_Given exercise_: Return every line of the data below word for word, leaving the pictures out of your reply.

Raw records:
+ + +
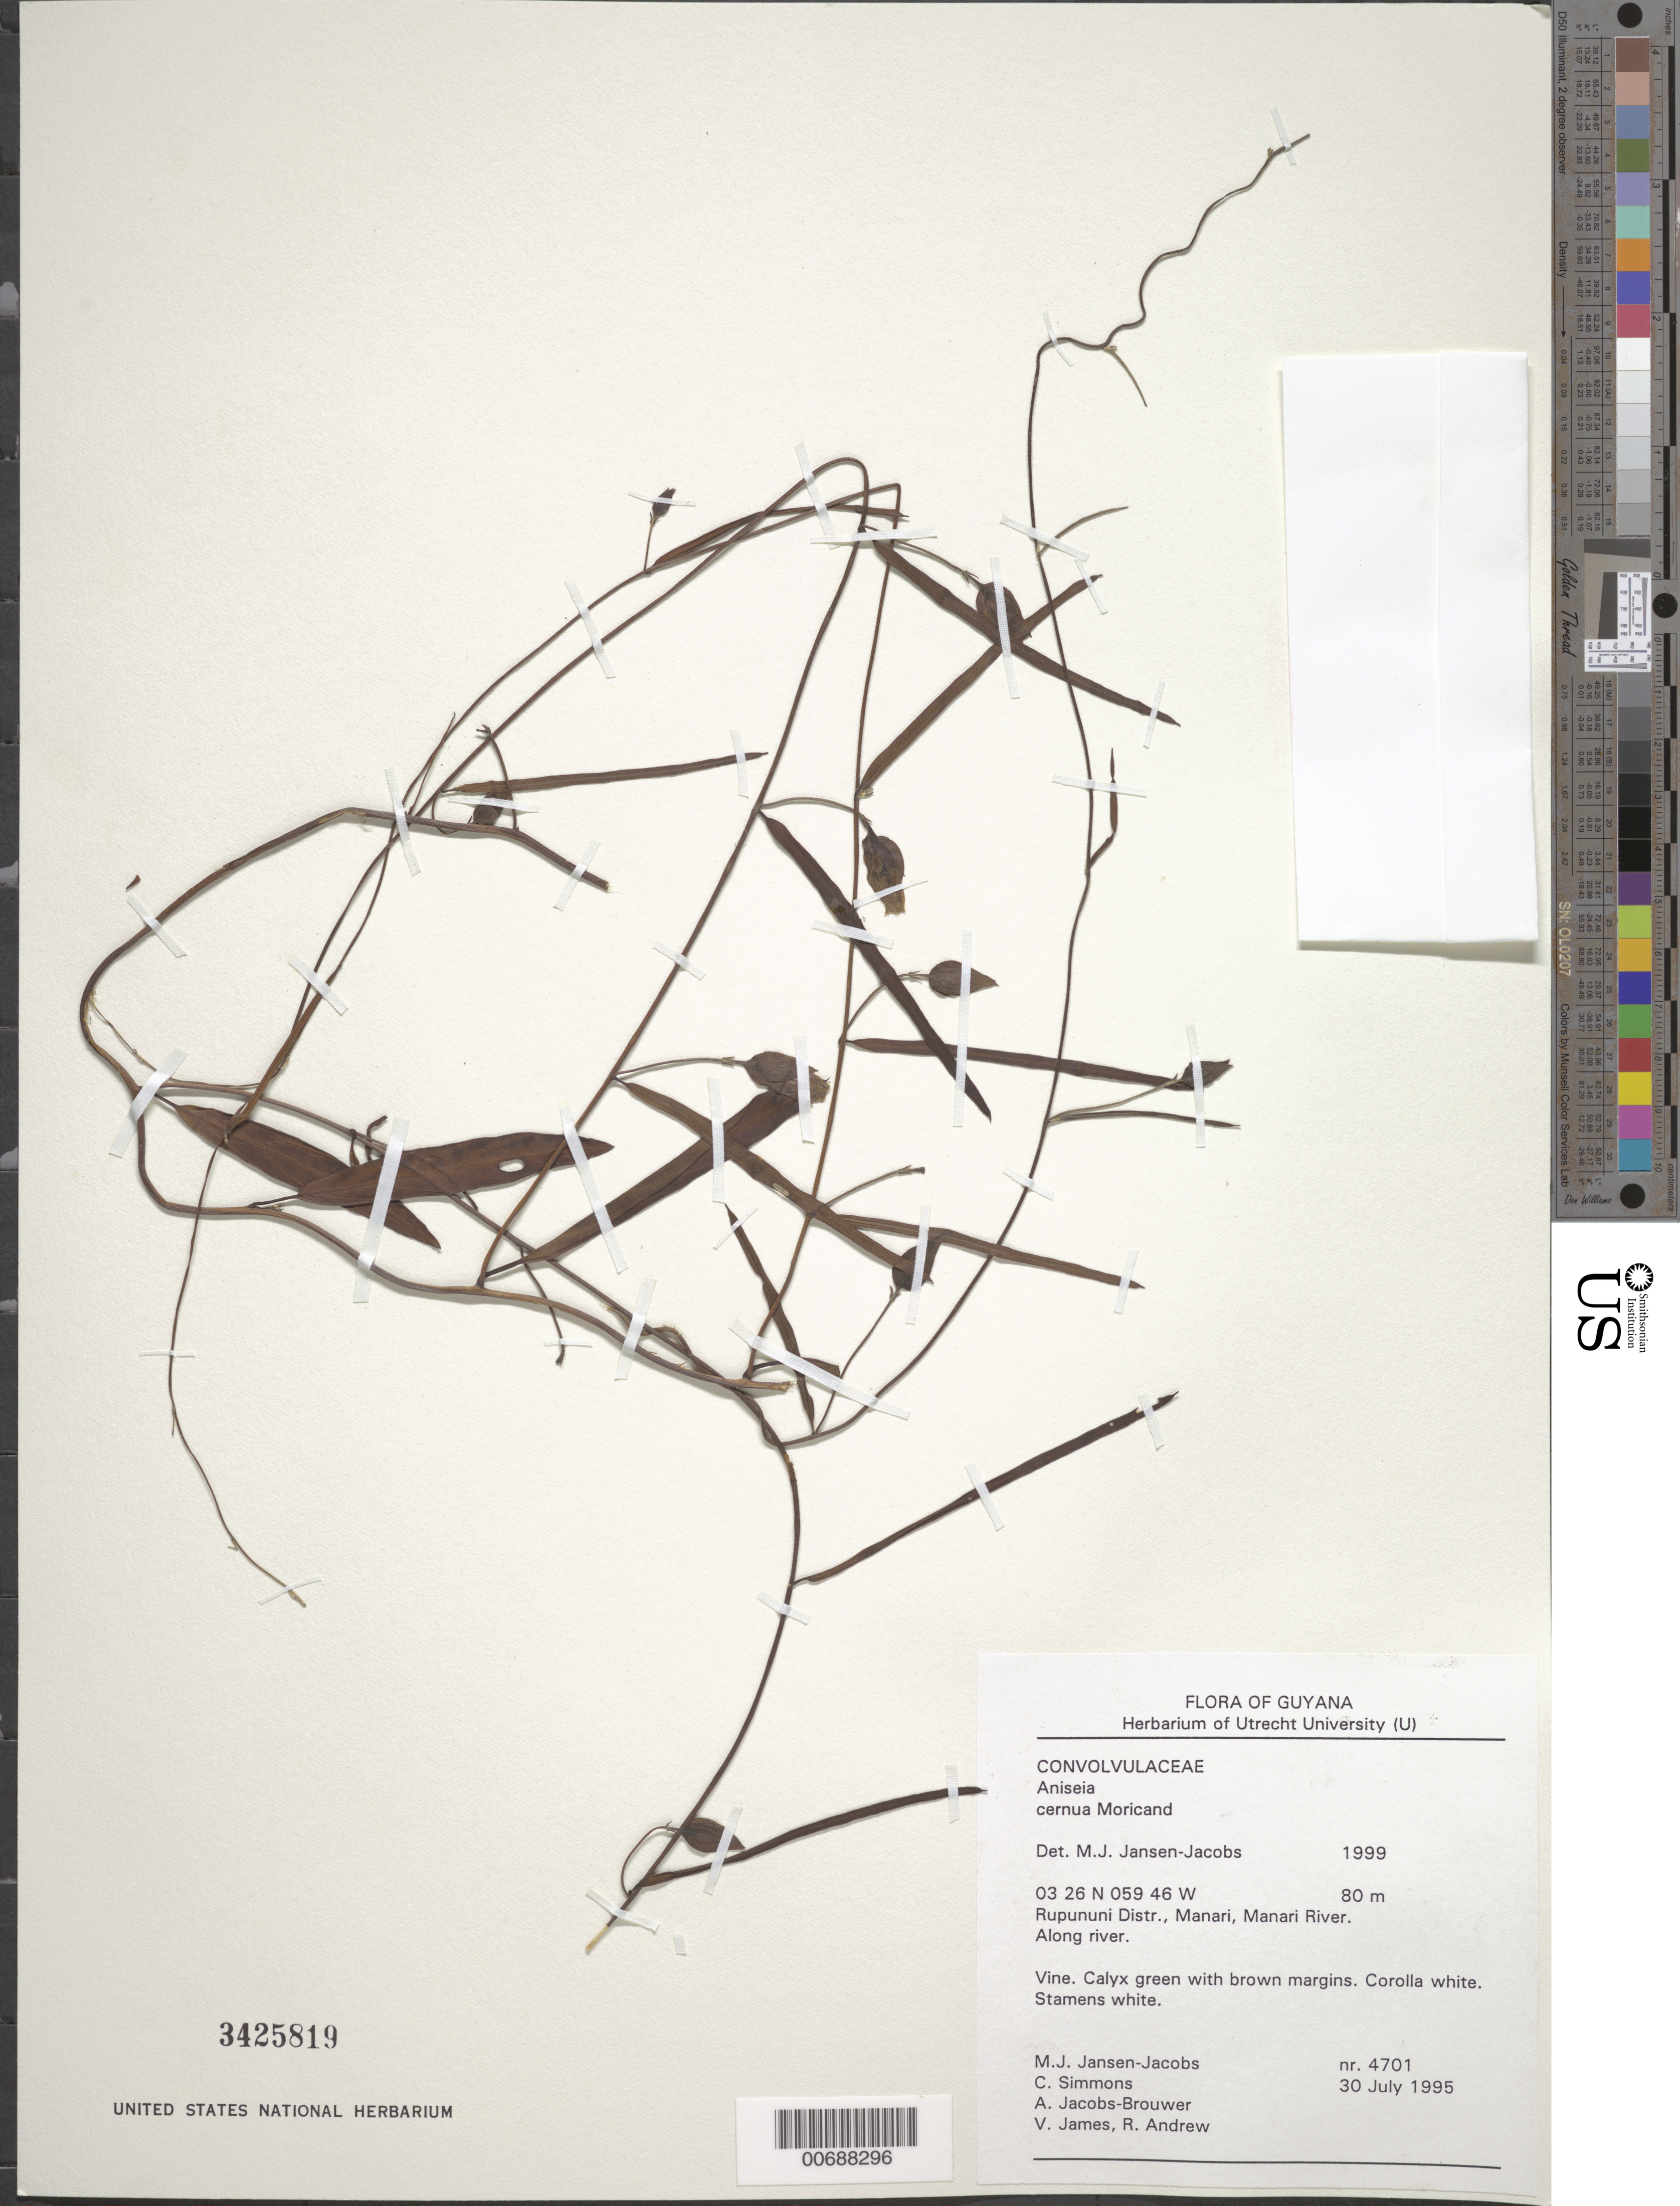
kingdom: Plantae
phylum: Tracheophyta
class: Magnoliopsida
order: Solanales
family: Convolvulaceae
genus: Aniseia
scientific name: Aniseia cernua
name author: Choisy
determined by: Jansen-Jacobs, M. J., (U), Nationaal Herbarium Nederland, Utrecht University branch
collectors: M. J. Jansen-Jacobs, C. Simons, A. Jacobs-Brouwer, V. James & R. Andrew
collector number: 4701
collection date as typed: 30-Jul-95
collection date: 1995-07-30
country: Guyana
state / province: U. Takutu-U. Essequibo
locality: Manari, Manari River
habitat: Along river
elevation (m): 80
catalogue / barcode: US 3425819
+ + +
_Answer to the task_:
kingdom: Plantae
phylum: Tracheophyta
class: Magnoliopsida
order: Solanales
family: Convolvulaceae
genus: Aniseia
scientific name: Aniseia cernua
name author: Choisy
determined by: Jansen-Jacobs, M. J., (U), Nationaal Herbarium Nederland, Utrecht University branch
collectors: M. J. Jansen-Jacobs, C. Simons, A. Jacobs-Brouwer, V. James & R. Andrew
collector number: 4701
collection date as typed: 30-Jul-95
collection date: 1995-07-30
country: Guyana
state / province: U. Takutu-U. Essequibo
locality: Manari, Manari River
habitat: Along river
elevation (m): 80
catalogue / barcode: US 3425819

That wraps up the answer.